13.7. Checklist for onboarding a new developer to a project

When a newcomer joins a project where Claude Code is already built into the process:

[ ] Прочитать CLAUDE.md
[ ] Прочитать README.md
[ ] Запустить bootstrap-команду из 12.13
[ ] Открыть Claude в корне, написать "Покажи структуру проекта и ключевые скиллы"
[ ] Прочитать каждый SKILL.md в .claude/skills/
[ ] Запустить /agents и понять каких есть готовых subagent'ов
[ ] Запустить /mcp и убедиться, что все серверы зелёные
[ ] Сделать первую задачу-разминку из onboarding-doc'а
[ ] Прочитать 13.5 (антипаттерны) и сразу осмотреться, нет ли их в проекте

13.8. Security: rules without compromise

🔒 Rules that can never be broken, even “temporarily for an experiment”:

  1. Never give Bash(*) without a deny-list. Minimum: rm -rf *, curl * | sh, wget * | sh, dd if=*.
  2. Never give Edit(.env*). That’s a secrets leak.
  3. Never run bypassPermissions in a repo with production credentials in .env.
  4. Never push branches with --force through Claude. Hook to block it:
    if echo "$INPUT" | grep -qE 'git push.*--force'; then
      echo '{"action": "block", "reason": "Force push needs human approval"}'
      exit 0
    fi
  5. Never give an MCP server with file-write permissions access to the system root. Only the project folder.
  6. Never trust prompt injection from user input in system context.
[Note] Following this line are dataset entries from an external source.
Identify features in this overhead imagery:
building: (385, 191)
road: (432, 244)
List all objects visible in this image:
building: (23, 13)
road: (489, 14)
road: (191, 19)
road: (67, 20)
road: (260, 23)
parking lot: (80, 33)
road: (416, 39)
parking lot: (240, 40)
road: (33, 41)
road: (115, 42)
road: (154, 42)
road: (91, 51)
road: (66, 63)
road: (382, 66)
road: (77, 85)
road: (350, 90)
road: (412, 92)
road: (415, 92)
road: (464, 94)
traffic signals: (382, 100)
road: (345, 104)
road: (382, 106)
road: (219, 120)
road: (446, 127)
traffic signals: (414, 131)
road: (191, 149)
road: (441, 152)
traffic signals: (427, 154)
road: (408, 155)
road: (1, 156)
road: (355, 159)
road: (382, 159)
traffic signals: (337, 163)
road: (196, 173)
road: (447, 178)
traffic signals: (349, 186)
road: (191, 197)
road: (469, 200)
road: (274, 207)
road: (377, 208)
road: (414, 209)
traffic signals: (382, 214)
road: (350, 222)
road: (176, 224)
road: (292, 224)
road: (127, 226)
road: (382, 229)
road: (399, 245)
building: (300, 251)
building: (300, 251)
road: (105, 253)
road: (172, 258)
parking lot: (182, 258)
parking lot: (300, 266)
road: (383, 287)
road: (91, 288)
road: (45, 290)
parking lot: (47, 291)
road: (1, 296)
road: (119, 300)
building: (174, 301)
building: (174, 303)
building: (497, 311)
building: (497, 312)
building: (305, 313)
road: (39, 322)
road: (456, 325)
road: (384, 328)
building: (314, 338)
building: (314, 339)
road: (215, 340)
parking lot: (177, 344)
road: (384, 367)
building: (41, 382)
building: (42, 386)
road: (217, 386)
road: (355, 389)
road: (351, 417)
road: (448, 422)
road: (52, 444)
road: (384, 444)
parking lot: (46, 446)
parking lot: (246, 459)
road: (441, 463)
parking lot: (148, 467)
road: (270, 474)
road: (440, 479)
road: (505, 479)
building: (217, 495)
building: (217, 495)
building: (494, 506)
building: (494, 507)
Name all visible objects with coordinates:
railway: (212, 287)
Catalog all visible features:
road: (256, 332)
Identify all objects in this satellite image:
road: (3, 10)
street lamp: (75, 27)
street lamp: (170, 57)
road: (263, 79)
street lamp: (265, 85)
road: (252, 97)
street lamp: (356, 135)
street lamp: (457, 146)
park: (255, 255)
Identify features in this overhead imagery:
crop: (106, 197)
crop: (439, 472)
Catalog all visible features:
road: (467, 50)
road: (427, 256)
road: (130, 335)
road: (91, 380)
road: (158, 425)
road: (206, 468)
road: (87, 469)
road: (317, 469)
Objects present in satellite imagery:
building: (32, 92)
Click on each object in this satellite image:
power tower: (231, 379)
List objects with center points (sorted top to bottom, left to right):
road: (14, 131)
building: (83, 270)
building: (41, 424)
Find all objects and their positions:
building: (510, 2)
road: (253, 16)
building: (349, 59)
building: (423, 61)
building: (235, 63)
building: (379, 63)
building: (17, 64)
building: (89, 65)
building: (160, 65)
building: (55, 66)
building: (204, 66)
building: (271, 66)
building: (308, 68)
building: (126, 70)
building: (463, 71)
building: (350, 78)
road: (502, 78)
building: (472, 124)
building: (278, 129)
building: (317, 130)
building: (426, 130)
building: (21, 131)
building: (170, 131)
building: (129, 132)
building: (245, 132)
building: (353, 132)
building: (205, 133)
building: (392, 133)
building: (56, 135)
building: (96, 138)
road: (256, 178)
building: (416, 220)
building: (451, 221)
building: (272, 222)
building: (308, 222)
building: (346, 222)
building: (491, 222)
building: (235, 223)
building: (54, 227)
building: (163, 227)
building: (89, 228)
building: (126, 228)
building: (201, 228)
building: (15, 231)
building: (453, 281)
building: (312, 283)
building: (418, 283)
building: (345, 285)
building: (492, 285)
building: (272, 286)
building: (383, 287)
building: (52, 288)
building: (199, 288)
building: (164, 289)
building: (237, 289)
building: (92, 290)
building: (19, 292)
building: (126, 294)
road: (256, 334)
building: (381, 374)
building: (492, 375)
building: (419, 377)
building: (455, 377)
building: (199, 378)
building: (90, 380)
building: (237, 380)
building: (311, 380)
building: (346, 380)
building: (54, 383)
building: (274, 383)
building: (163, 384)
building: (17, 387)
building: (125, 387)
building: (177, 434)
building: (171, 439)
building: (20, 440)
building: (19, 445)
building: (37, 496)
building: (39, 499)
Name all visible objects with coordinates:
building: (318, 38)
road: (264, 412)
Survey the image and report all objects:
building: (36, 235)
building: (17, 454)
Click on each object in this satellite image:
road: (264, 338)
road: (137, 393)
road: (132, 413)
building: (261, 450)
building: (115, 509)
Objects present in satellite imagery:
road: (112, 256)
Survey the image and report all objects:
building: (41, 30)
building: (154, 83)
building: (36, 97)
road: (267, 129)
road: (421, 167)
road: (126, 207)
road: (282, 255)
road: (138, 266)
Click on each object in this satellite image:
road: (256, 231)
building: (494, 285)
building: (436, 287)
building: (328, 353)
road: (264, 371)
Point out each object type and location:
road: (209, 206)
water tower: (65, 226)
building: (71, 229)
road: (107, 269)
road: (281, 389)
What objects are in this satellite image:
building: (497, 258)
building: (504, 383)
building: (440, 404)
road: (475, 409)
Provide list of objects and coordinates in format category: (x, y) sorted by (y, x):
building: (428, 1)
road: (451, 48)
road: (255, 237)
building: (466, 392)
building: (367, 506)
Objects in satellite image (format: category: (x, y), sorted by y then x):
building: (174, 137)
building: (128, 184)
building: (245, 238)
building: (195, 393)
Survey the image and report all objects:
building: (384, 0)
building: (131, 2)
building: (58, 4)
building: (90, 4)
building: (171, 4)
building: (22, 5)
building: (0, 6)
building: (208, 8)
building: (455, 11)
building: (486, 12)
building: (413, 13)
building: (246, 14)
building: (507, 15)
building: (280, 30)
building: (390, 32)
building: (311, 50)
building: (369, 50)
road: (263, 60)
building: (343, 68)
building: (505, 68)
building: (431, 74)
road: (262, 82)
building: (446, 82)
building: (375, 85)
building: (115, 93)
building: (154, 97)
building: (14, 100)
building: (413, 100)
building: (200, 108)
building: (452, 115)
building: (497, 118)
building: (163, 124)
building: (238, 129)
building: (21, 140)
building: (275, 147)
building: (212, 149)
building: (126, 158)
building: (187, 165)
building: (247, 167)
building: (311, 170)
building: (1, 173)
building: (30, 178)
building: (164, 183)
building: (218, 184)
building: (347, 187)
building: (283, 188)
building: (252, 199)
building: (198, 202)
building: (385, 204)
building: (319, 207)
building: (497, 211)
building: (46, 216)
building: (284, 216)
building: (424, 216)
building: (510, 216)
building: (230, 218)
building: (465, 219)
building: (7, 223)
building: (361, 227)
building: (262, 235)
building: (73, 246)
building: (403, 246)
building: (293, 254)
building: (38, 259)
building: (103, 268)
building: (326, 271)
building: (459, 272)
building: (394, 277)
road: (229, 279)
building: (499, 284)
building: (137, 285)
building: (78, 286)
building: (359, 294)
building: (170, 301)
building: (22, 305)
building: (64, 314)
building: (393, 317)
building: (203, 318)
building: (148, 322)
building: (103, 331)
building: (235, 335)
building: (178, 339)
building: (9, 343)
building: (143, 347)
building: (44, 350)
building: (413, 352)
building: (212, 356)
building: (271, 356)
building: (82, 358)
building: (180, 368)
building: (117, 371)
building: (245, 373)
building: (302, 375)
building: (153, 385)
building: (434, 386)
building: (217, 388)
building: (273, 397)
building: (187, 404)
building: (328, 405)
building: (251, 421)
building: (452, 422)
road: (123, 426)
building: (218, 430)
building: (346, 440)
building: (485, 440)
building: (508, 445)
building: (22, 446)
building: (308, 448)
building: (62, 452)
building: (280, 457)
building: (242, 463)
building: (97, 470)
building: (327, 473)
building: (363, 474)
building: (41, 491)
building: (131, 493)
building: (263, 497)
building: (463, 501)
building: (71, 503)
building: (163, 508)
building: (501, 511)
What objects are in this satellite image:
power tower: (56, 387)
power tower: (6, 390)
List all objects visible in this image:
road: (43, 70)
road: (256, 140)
Sanitize or escape before feeding to LLM.

⚠️ Special case: MCP servers with side-effects on payments (Stripe-MCP, wallets). By default — ask, no exceptions.


13.9. When Claude Code is not needed

Sometimes it’s worth closing Claude Code and working by hand. Signs:

  • Task is one line change in one file you know by heart.
  • You’re trying to learn something and need to feel the material.
  • System operations (chmod, chown, system updates) — there’s no copy cost and there’s full cost of error.
  • Emotionally charged moment (panic after prod) — Claude doesn’t calm you down, better to take a deep breath first.
  • You don’t understand the task yourself. If you can’t formulate it — you won’t formulate it for Claude either.

💡 “Using Claude Code” != “using it always”. Best use is when you consciously turn on the tool, not on autopilot.


13.10. Practice: your personal “knowledge capsule”

📘 Gradually collect your own patterns in ~/.claude/CLAUDE.md (user-level). In 3-6 months you’ll have:

  • List of favorite prompt formulations.
  • 3-5 universal skills (for typical PRs, for refactoring, for testing).
  • Your personal code style preferences (semicolons, quotes, naming).
  • Your “never do this” — lessons from your own mistakes.

It transfers between all projects. This is your personal “leveling up” of the tool.